As for the films: I have seen one, which totally put me under spell. I unfortunately don't know, who is starring in it, as I missed the beginning, but i REALLY loved the way Anna Pavlova was presented and the way, that ballerina who was Anna danced with that in her movement, that natural ability to be whatever to dance like whichever thing on Earth! Her technique: I don't know anything about it; my interest in Anna began after seeing that film and re-playing it many times I realised, how she felt that Dying Swan and not even Maya Plisetskaya could do a better swan than she did. So, even if here technique was bad, she made that impresion on a man, which is cruical in the theatre : that she IS the person she was dancing. REally-if she made only a single pirouette and one felt like she did four of them - then she reached what she wanted to make a man believe, that this is not real, this is an illusion and everything in ballet and thatre has to do with illusion.

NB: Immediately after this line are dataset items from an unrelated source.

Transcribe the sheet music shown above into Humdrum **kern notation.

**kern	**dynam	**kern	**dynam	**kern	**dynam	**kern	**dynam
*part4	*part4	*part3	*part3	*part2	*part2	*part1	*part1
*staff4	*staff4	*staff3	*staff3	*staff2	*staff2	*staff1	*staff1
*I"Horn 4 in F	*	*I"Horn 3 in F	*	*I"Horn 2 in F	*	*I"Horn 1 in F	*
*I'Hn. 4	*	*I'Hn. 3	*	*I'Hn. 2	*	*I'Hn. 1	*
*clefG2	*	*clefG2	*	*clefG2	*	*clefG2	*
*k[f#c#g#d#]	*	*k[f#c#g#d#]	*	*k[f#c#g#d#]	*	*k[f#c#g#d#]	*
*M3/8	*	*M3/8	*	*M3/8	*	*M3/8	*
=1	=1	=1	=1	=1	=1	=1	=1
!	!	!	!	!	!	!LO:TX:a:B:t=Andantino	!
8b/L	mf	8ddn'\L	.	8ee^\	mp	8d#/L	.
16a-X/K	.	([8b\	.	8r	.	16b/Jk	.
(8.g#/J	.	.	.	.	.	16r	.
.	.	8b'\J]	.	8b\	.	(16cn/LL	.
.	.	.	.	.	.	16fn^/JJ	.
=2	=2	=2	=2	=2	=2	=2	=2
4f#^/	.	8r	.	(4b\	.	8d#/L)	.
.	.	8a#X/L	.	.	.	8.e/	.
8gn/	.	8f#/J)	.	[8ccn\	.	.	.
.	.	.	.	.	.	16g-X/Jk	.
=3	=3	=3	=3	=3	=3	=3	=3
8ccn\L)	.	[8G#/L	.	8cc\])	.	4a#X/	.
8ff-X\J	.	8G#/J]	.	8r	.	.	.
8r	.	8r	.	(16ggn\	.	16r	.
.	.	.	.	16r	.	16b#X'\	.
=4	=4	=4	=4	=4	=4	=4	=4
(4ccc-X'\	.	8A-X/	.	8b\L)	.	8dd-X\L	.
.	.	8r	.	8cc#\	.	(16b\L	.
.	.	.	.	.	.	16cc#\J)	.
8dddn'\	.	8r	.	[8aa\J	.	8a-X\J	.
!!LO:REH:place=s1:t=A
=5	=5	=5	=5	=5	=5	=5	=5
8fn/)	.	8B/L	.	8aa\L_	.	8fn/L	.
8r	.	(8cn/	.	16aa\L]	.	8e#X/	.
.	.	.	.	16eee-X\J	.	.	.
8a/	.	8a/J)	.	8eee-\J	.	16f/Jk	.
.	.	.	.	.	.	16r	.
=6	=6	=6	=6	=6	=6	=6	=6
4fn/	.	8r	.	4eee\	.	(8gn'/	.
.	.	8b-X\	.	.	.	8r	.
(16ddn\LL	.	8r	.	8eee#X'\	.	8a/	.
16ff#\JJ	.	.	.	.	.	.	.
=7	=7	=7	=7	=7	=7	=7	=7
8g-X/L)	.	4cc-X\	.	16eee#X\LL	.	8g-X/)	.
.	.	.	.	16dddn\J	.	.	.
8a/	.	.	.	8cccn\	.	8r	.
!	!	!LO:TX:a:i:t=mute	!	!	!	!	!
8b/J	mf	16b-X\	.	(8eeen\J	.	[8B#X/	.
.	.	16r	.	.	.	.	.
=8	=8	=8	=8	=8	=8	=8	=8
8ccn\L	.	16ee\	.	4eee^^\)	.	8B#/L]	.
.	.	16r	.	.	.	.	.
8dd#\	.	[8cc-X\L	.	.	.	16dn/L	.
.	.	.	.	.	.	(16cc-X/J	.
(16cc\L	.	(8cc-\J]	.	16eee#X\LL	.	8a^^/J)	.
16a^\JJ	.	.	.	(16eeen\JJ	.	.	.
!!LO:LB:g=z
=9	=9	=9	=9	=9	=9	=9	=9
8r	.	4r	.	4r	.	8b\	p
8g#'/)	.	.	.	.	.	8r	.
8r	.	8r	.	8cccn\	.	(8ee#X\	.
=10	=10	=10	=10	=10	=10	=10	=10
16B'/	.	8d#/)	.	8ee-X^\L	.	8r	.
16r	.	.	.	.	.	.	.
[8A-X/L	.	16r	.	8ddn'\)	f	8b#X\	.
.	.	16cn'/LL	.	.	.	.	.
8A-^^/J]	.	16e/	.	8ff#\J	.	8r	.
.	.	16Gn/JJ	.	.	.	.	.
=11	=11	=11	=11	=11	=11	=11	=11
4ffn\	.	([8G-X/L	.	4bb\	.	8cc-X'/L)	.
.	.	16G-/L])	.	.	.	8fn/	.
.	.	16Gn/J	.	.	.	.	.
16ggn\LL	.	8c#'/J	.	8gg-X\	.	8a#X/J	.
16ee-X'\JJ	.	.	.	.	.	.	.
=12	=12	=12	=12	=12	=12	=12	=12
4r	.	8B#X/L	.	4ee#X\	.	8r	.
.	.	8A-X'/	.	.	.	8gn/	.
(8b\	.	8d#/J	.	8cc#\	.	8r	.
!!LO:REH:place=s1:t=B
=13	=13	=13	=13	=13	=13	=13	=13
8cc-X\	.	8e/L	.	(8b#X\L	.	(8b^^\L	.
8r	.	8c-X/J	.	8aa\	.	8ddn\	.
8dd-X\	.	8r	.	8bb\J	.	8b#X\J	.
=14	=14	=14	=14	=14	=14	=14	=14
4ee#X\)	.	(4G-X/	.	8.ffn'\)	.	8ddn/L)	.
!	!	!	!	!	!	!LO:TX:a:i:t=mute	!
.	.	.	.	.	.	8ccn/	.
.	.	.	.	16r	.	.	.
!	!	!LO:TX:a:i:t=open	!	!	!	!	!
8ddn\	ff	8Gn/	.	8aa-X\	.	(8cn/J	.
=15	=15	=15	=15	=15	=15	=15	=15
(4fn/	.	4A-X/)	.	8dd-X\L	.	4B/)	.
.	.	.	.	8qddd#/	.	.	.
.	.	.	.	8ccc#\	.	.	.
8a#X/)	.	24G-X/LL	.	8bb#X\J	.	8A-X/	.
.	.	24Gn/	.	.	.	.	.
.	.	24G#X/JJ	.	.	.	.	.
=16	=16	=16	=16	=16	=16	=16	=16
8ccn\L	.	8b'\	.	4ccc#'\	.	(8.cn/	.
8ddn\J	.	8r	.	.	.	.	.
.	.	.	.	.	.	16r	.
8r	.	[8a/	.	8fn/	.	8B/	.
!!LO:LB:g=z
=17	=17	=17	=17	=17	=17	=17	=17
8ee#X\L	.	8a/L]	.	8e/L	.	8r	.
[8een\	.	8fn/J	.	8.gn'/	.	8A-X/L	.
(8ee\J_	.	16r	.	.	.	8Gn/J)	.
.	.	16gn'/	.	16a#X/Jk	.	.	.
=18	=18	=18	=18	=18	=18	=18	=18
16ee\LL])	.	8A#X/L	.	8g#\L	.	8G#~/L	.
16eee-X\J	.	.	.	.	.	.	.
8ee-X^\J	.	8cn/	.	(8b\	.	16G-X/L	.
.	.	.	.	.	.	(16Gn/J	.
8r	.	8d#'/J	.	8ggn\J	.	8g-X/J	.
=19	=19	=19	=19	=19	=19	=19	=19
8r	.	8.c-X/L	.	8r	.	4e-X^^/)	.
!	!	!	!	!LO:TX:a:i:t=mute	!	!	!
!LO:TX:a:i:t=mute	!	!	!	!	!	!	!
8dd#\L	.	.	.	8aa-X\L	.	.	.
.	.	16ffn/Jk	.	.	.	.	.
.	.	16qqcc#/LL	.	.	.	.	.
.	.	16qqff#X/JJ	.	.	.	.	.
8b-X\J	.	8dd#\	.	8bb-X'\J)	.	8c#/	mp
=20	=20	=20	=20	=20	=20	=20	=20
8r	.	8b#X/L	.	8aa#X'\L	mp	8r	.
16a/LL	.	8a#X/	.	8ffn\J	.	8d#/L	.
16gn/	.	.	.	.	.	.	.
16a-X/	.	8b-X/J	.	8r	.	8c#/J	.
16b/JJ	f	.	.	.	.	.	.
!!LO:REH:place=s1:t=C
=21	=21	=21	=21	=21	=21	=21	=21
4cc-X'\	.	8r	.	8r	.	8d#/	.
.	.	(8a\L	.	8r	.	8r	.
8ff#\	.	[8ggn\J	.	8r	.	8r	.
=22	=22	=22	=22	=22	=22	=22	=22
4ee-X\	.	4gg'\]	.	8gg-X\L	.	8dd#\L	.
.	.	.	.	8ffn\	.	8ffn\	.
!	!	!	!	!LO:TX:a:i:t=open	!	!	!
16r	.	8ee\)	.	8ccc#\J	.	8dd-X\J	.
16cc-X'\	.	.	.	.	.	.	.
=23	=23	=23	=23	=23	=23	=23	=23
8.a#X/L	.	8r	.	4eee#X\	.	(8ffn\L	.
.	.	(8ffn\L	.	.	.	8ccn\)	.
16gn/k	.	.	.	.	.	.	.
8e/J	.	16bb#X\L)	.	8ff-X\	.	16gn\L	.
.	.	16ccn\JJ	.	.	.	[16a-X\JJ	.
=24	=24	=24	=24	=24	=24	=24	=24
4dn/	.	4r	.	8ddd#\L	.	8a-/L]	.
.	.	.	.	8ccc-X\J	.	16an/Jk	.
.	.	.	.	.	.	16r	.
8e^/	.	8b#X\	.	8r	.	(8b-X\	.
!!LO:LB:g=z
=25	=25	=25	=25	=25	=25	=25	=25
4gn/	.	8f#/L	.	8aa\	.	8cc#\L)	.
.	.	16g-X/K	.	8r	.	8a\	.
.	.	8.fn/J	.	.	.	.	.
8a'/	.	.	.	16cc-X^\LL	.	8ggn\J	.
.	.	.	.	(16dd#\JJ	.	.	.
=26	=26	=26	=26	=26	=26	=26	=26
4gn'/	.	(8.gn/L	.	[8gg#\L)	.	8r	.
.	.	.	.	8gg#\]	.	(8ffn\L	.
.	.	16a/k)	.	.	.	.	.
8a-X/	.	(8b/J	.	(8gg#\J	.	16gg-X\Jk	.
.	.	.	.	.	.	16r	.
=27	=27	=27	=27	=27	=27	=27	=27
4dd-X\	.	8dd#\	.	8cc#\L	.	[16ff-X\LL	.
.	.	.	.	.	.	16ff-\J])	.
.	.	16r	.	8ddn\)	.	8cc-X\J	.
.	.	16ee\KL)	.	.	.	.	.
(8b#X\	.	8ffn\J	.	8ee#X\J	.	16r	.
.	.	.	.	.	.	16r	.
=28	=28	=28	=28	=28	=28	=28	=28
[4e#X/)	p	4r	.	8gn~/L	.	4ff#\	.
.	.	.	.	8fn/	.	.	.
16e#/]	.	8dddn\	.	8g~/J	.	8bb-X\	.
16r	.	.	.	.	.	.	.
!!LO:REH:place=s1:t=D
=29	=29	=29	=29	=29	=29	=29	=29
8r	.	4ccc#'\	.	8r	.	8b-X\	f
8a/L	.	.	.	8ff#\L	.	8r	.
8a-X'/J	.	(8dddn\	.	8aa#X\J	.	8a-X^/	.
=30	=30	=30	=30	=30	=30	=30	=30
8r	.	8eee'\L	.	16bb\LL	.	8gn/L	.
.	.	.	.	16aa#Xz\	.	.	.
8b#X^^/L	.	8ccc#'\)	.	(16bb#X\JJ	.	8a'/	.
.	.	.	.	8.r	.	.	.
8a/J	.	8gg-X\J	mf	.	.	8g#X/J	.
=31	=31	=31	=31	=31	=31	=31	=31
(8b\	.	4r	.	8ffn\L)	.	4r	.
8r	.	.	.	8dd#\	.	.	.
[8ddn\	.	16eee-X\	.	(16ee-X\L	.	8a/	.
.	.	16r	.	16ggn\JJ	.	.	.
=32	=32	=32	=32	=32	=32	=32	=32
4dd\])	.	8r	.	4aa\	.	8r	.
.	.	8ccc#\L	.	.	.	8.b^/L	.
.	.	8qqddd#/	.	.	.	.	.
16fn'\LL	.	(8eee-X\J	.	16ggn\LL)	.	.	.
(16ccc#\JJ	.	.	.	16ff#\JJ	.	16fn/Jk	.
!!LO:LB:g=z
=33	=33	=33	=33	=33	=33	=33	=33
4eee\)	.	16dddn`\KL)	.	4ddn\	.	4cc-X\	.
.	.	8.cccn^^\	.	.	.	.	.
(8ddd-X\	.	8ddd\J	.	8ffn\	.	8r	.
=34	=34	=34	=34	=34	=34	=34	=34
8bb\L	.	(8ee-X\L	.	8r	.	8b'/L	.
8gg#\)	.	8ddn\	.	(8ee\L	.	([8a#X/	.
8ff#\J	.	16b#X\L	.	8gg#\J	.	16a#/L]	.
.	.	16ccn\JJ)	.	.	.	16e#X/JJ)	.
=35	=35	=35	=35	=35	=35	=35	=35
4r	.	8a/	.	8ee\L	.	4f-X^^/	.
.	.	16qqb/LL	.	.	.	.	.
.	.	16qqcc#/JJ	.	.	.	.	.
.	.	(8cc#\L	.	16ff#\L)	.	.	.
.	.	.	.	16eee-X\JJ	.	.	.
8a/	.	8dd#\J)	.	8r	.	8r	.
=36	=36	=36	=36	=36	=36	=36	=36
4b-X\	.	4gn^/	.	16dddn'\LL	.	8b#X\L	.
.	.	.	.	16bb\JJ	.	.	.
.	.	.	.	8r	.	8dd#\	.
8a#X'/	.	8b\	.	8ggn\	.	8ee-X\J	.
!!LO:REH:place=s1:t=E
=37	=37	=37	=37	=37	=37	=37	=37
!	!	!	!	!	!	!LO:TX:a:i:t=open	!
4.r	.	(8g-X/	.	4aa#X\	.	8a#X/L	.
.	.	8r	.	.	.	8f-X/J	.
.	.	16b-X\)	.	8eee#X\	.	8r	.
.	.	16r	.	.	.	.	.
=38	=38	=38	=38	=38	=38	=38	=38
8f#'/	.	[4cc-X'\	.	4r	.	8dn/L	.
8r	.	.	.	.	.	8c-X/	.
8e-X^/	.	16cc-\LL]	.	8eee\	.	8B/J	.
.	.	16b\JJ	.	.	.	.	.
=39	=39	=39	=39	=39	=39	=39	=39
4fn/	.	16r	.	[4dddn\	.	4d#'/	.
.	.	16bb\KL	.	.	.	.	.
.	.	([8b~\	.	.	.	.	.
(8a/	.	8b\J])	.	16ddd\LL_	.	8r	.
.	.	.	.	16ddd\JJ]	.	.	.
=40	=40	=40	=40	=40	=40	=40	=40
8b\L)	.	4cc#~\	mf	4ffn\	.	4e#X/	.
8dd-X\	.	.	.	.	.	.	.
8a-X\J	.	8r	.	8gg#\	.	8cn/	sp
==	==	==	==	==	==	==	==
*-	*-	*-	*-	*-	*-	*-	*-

So I guess, that Petipa, though he is mentioned as a cruel man, who wanted every dancer to be techincally polished considered her as enough good to dance in Swan Lake and ballets like that, she must of been at least good in pretending.
This is quite a long thing I wrote, I hope it is clear, because I believe, that there are quite some gramatical and other mistakes, but anyway, please reply if you belive, that you know anything further on this theme.